My mapping looks like this:
{
"settings": {
"index.queries.cache.enabled": true,
"index.number_of_shards": 1,
"index.number_of_replicas": 2,
"analysis": {
"filter": {
"german_stop": {
"type": "stop",
"stopwords": "_german_"
},
"german_stemmer": {
"type": "stemmer",
"language": "light_german"
},
"synonym": {
"type": "synonym_graph",
"synonyms_path": "dictionaries/de/synonyms.txt",
"updateable" : true
}
},
"analyzer": {
"index_analyzer": {
"type": "custom",
"tokenizer": "standard",
"filter": [
"lowercase",
"german_stop",
"german_normalization",
"german_stemmer"
]
},
"search_analyzer": {
"type": "custom",
"tokenizer": "standard",
"filter": [
"lowercase",
"synonym",
"german_stop",
"german_normalization",
"german_stemmer"
]
}
}
}
},
"mappings": {
"properties": {
"name": {
"type": "text",
"analyzer": "index_analyzer",
"search_analyzer": "search_analyzer"
},
"description": {
"type": "text",
"analyzer": "index_analyzer",
"search_analyzer": "search_analyzer"
},
"items": {
"type": "nested",
"properties": {
"color": {
"type": "text",
"analyzer": "index_analyzer",
"search_analyzer": "search_analyzer"
},
"size": {
"type": "text",
"analyzer": "index_analyzer",
"search_analyzer": "search_analyzer"
}
}
}
}
}
}
Please ignore the fact that I'm using german stop words and such. I kept the example files above in english so that everyone can understand it but didn't adjust the mapping as the original example is in german.

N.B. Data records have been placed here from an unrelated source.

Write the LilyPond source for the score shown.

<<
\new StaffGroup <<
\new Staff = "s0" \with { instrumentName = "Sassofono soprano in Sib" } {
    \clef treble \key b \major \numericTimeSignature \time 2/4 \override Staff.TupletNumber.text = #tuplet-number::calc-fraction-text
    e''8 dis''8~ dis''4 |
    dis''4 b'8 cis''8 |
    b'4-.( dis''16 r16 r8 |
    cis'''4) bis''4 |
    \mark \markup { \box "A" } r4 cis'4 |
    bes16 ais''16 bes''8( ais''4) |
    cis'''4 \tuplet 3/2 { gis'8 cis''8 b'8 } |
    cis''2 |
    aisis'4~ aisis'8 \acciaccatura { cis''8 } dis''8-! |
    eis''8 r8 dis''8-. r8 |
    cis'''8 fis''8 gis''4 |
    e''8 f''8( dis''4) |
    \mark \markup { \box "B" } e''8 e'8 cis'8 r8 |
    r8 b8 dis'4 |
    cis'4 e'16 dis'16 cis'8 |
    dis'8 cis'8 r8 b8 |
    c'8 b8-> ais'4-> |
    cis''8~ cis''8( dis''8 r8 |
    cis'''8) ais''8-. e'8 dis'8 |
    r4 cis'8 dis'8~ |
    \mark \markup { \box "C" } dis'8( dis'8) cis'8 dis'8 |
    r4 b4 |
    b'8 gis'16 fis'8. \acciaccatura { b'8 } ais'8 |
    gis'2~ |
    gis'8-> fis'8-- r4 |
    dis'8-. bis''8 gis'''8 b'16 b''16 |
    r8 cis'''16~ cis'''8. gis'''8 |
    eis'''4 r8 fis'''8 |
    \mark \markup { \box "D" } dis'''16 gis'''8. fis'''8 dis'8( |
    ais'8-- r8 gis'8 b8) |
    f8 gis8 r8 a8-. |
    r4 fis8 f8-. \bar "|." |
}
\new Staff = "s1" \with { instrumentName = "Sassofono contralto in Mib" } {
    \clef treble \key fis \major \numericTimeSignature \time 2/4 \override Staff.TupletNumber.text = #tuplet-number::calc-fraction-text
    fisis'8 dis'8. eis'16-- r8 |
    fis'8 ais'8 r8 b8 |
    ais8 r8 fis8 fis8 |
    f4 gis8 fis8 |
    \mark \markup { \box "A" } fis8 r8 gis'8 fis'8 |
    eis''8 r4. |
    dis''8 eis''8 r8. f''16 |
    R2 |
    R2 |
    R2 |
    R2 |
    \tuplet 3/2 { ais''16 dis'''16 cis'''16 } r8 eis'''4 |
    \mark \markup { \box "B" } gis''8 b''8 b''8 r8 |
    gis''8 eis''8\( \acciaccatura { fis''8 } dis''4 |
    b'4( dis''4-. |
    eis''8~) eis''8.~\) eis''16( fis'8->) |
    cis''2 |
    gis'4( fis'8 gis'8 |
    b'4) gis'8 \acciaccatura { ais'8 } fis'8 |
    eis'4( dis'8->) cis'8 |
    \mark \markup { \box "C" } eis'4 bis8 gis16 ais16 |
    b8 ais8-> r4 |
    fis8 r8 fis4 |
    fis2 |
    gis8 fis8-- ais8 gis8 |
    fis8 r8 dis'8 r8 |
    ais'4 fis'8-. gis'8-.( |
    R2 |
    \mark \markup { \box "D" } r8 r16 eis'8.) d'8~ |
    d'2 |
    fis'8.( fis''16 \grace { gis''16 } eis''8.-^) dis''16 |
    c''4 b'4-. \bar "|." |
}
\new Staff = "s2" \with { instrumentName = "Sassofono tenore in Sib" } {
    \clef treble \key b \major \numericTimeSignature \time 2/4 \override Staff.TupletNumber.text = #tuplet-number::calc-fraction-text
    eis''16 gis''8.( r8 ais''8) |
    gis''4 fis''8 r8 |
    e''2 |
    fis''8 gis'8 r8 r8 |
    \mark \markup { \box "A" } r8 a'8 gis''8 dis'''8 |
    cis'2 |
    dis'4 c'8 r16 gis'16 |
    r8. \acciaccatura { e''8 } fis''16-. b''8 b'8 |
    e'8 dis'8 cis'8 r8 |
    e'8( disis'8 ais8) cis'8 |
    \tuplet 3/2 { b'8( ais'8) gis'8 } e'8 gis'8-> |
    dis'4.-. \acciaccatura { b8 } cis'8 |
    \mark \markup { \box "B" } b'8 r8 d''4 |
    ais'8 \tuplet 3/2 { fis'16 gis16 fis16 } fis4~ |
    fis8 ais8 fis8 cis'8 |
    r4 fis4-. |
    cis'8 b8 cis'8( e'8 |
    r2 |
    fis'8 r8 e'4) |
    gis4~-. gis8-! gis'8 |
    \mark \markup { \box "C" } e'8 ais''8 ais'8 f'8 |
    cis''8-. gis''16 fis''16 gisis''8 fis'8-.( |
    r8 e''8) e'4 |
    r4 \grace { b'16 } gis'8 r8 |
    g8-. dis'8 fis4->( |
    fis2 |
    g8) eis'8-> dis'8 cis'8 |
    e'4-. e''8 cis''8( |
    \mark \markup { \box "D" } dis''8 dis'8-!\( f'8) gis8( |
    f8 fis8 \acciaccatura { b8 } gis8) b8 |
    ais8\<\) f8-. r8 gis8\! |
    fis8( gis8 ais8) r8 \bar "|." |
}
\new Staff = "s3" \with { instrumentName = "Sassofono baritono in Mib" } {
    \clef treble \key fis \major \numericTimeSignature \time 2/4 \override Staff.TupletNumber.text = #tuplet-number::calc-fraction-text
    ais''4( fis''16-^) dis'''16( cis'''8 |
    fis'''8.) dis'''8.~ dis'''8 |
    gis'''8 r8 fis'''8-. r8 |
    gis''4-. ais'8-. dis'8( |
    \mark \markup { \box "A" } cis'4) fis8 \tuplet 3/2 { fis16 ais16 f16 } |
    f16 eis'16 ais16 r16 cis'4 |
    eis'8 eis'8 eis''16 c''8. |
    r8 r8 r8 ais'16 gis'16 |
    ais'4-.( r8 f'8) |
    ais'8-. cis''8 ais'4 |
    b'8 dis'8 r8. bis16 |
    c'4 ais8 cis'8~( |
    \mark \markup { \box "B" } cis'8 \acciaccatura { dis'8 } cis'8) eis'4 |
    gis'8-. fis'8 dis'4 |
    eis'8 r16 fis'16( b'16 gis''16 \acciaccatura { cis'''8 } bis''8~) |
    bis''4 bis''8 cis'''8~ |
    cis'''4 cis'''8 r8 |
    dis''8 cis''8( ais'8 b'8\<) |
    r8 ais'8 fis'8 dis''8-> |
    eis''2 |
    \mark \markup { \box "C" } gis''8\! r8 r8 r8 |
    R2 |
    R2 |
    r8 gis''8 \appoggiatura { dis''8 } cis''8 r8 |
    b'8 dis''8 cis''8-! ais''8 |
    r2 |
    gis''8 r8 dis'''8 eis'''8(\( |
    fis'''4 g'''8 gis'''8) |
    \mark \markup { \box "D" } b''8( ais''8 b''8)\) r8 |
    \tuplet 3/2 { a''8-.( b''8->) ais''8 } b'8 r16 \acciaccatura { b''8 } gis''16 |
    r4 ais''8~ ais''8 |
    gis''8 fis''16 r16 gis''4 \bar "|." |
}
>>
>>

So ideally what I want my query to look like is this:
{
"query": {
"nested": {
"path": "items",
"query": {
"multi_match": {
"query": "pants stripes blue 38",
"fields": [
"name",
"description",
"items.color",
"items.size"
],
"type": "cross_fields",
"operator": "and",
"auto_generate_synonyms_phrase_query": "false",
"fuzzy_transpositions": "false"
}
}
}
}
}
And the Search Profiler from Kibana show that the query will be executed like this:
ToParentBlockJoinQuery (
+(
+(items.color:pant | items.size:pant | name:pant | description:pant)
+(items.color:strip | items.size:strip | name:strip | description:strip)
+(items.color:blu | items.size:blu | name:blu | description:blu)
+(items.color:38 | items.size:38 | name:38 | description:38)
) #_type:__items)
Which looks to be exactly what I need in terms of AND and OR logic. Search through every attribute with every term and connect those results with AND. So every search term needs to be in one of the fields but it doesn't matter in which it was found.
But this query seems to only search inside the nested documents. In fact it seems like each query can only search through nested objects or the root document. Not both at the same time. If I remove the nested part the Search Profiler shows the difference:
{
"query": {
"multi_match": {
"query": "pants stripes blue 38",
"fields": [
"name",
"description",
"items.color",
"items.size"
],
"type": "cross_fields",
"operator": "and",
"auto_generate_synonyms_phrase_query": "false",
"fuzzy_transpositions": "false"
}
}
}
Results in:
+(
+(items.color:pant | items.size:pant | name:pant | description:pant)
+(items.color:strip | items.size:strip | name:strip | description:strip)
+(items.color:blu | items.size:blu | name:blu | description:blu)
+(items.color:38 | items.size:38 | name:38 | description:38)
) #DocValuesFieldExistsQuery [field=_primary_term]
Both queries return zero results.
So my question is if there is a way to make the above query work and to be able to truly search across all defined fields (nested and root doc) within a multi match query on a term by term basis.
I would like to avoid doing any preprocessing to the search terms in order to split them up based on them being in a nested or root document as that has it's own set of challenges. But I do know that this is a solution to my problem.
Edit The original files have a lot more attributes. The root document might have up to 250 fields and each nested document might add another 20-30 fields to it. Because the search terms need to search through lot of the fields (possibly not all) any sort of concatenation of nested and root document attributes to make them "searchable" seems unpractical.
A flattened index might be a practical solution. By that I mean copying all root documents fields to the nested document and only indexing the nested docs. But in this question I would like to know if it also works with nested objects without modifying the original structure.